The reason why so many advisory firms have people problems is simple: It’s because the firm is trying to fit square pegs into round holes and trying to make their people do a job they shouldn’t be doing.
To solve this problem, an advisory firm needs an organizational strategy. If you don’t have one, you’re not alone: advisor firms always have human capital issues because they don’t know how to organize their people. Instead of giving everyone a purpose and a defined career track, they check boxes on a piece of paper that don’t give direction or meaning.
If you want the people within your firm to excel in their roles, define those roles in a meaningful way. Great organizational structure must be guided by answering one question for each employee: “What is the primary reason this person is here?”
If that employee’s job is to give advice, that is their primary role. If their role is to service clients, that is their entire role. The more secondary responsibilities a person has, the worse their performance will be at fulfilling their primary duty.
An organizational strategy helps to remove the secondary roles and keep people focused on what they were hired to do.
The Modern Advisory Firm
To build effective organizational strategies, begin by putting employees into one of the following four departments:
1. Client Service and Operations
Team members should love to serve others and work directly with clients. They’re organized, can assemble puzzles quickly and enjoy completing tactical tasks.

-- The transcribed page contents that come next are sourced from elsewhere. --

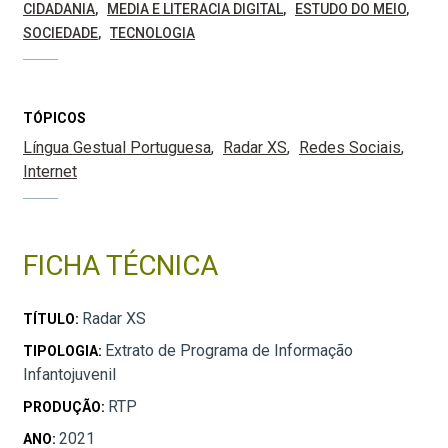
CIDADANIA
MEDIA E LITERACIA DIGITAL
ESTUDO DO MEIO
SOCIEDADE
TECNOLOGIA
TÓPICOS
Língua Gestual Portuguesa
Radar XS
Redes Sociais
Internet
FICHA TÉCNICA
Radar XS
TÍTULO:
Extrato de Programa de Informação
TIPOLOGIA:
Infantojuvenil
RTP
PRODUÇÃO:
2021
ANO:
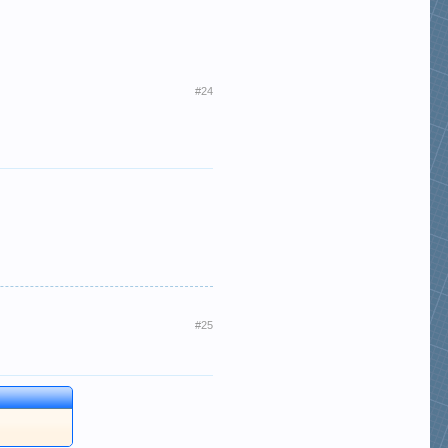
#24
#25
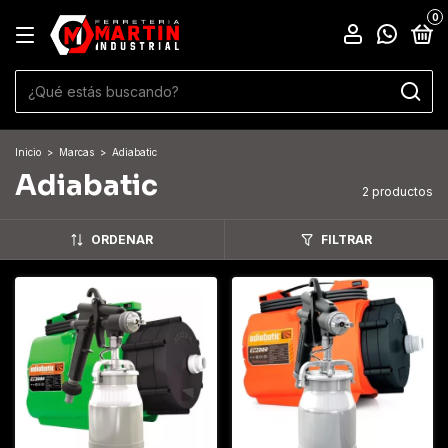
0
Inicio
>
Marcas
>
Adiabatic
Adiabatic
2 productos
ORDENAR
FILTRAR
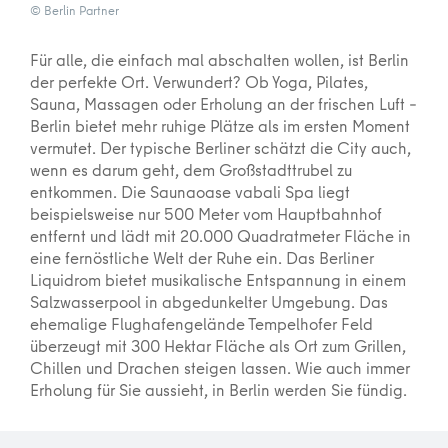
© Berlin Partner
Für alle, die einfach mal abschalten wollen, ist Berlin
der perfekte Ort. Verwundert? Ob Yoga, Pilates,
Sauna, Massagen oder Erholung an der frischen Luft –
Berlin bietet mehr ruhige Plätze als im ersten Moment
vermutet. Der typische Berliner schätzt die City auch,
wenn es darum geht, dem Großstadttrubel zu
entkommen. Die Saunaoase vabali Spa liegt
beispielsweise nur 500 Meter vom Hauptbahnhof
entfernt und lädt mit 20.000 Quadratmeter Fläche in
eine fernöstliche Welt der Ruhe ein. Das Berliner
Liquidrom bietet musikalische Entspannung in einem
Salzwasserpool in abgedunkelter Umgebung. Das
ehemalige Flughafengelände Tempelhofer Feld
überzeugt mit 300 Hektar Fläche als Ort zum Grillen,
Chillen und Drachen steigen lassen. Wie auch immer
Erholung für Sie aussieht, in Berlin werden Sie fündig.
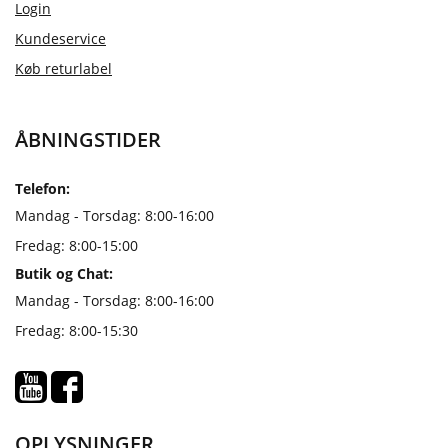
Login
Kundeservice
Køb returlabel
ÅBNINGSTIDER
Telefon:
Mandag - Torsdag: 8:00-16:00
Fredag: 8:00-15:00
Butik og Chat:
Mandag - Torsdag: 8:00-16:00
Fredag: 8:00-15:30
OPLYSNINGER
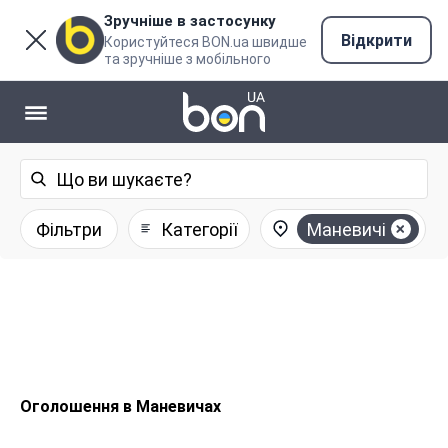
Зручніше в застосунку
Відкрити
Користуйтеся BON.ua швидше
та зручніше з мобільного
Фільтри
Категорії
Маневичі
Оголошення в Маневичах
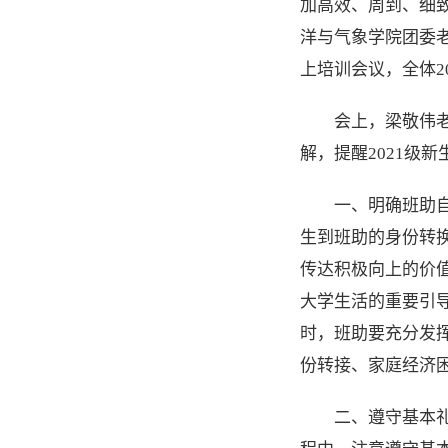
加高效、周到、细致
洋与气象学院团委老
上培训会议，全体2
会上，梁敬伟
解，提醒2021级
一、明确班助
生到班助的身份转换
传达积极向上的价
大学生活的重要引
时，班助要充分发
份转接、家庭经济
二、遵守基本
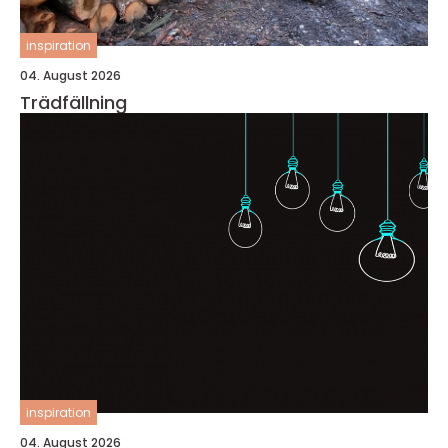
inspiration
04. August 2026
Trädfällning
inspiration
04. August 2026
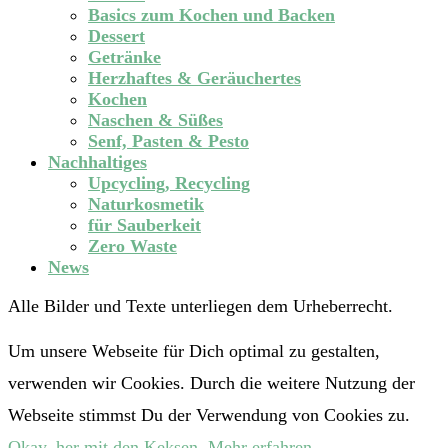
Basics zum Kochen und Backen
Dessert
Getränke
Herzhaftes & Geräuchertes
Kochen
Naschen & Süßes
Senf, Pasten & Pesto
Nachhaltiges
Upcycling, Recycling
Naturkosmetik
für Sauberkeit
Zero Waste
News
Alle Bilder und Texte unterliegen dem Urheberrecht.
Um unsere Webseite für Dich optimal zu gestalten,
verwenden wir Cookies. Durch die weitere Nutzung der
Webseite stimmst Du der Verwendung von Cookies zu.
Okay, her mit den Keksen.
Mehr erfahren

Skills to Watch For: Look for people who have great organization skills and do the little things with attention to detail.
2. Investment Management
Employees in this career track love going deep into detail and get satisfaction from analyzing human behavior and pairing it with research to determine investment patterns. This track is for CFAs, not usually CFPs.
Skills to Watch For: This person should excel in studying human behavior and analyzing how those behaviors affect the markets.